WORK INSTRUCTIONS ::
a - List every member of David H. Dornsife's family who is named in the Dornsife biography.
b - According to the Dornsife biography, which company does David H. Dornsife chair?
c - Reproduce the Dornsife biography starting at "David H. Dornsife (born" and ending at "also generous donors.", but rename "alma mater" to "former university".

EXCERPT ::
########

- Born: David Harold Dornsife c. 1944
- Education: University of Southern California
- Occupations: Businessman, philanthropist
- Spouse: Dana Dornsife
- Children: 6
- Parent(s): Harold & Ester Dornsife

= David H. Dornsife =

David H. Dornsife (born c. 1944) is an American businessman and philanthropist from California. He serves as the Chairman of the Herrick Corporation, a steel corporation. With his wife, Dana Dornsife, he donated US$200 million to his alma mater, the University of Southern California in Los Angeles, California, where the Dornsife College of Letters, Arts and Sciences was named in their honor. The Dornsifes also support charitable causes in Africa.

==Early life==
David Harold Dornsife was born c. 1944. Both his parents, Harold Dornsife and Ester (née Peterson), graduated from the University of Southern California (USC) in Los Angeles, California; they were also generous donors.

########

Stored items
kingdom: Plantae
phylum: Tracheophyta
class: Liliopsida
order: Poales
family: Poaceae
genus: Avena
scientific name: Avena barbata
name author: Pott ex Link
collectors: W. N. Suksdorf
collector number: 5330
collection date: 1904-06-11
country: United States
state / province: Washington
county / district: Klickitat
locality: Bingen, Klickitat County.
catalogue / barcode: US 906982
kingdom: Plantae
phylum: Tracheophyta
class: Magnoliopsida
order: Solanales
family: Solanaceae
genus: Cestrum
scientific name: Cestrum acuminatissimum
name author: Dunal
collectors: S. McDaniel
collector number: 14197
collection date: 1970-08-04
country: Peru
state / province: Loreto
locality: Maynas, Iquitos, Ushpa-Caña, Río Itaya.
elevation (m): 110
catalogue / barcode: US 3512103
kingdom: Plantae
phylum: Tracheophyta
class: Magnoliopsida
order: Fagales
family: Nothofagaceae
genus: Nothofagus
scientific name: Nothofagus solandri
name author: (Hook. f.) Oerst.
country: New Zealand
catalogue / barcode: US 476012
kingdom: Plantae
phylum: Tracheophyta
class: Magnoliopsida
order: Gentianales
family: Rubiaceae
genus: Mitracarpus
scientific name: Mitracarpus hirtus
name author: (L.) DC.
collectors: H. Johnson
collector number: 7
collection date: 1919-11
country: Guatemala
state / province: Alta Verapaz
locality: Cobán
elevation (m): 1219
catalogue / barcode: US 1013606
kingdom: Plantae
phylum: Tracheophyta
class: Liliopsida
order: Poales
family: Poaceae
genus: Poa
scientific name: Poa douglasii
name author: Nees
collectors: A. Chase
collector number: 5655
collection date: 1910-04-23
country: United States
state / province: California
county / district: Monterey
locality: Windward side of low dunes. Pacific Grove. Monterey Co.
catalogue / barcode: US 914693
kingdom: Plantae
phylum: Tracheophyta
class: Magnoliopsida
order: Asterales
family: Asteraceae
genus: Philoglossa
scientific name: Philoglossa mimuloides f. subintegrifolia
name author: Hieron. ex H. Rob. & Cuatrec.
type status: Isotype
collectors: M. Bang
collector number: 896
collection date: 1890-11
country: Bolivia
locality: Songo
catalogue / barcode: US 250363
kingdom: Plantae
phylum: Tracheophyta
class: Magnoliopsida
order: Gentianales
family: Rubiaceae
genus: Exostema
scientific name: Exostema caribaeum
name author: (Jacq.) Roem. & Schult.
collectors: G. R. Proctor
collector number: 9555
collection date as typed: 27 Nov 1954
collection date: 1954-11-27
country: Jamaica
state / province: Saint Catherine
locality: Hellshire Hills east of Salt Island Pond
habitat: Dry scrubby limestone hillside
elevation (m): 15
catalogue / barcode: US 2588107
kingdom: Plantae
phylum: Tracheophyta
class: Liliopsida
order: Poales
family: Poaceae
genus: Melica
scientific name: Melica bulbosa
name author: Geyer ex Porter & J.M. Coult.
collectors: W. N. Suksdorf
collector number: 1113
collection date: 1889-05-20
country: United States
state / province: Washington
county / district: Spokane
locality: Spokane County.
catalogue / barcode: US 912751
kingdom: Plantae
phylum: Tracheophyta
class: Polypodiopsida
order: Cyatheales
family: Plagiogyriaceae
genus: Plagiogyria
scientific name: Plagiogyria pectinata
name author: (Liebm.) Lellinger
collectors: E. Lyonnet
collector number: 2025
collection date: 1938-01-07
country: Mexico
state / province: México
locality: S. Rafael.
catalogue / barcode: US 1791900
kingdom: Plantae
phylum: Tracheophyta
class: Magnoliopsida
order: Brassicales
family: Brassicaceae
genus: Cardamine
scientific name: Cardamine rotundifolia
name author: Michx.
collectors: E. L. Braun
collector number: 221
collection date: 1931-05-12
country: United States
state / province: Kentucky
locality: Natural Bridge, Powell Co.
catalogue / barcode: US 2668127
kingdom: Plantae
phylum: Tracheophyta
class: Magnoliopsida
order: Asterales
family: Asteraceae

########

TASK RESULTS ::
a - Dana Dornsife, Harold Dornsife, Ester Dornsife (née Peterson)

b - He chairs the Herrick Corporation, a steel corporation.

c -
David H. Dornsife (born c. 1944) is an American businessman and philanthropist from California. He serves as the Chairman of the Herrick Corporation, a steel corporation. With his wife, Dana Dornsife, he donated US$200 million to his former university, the University of Southern California in Los Angeles, California, where the Dornsife College of Letters, Arts and Sciences was named in their honor. The Dornsifes also support charitable causes in Africa.

==Early life==
David Harold Dornsife was born c. 1944. Both his parents, Harold Dornsife and Ester (née Peterson), graduated from the University of Southern California (USC) in Los Angeles, California; they were also generous donors.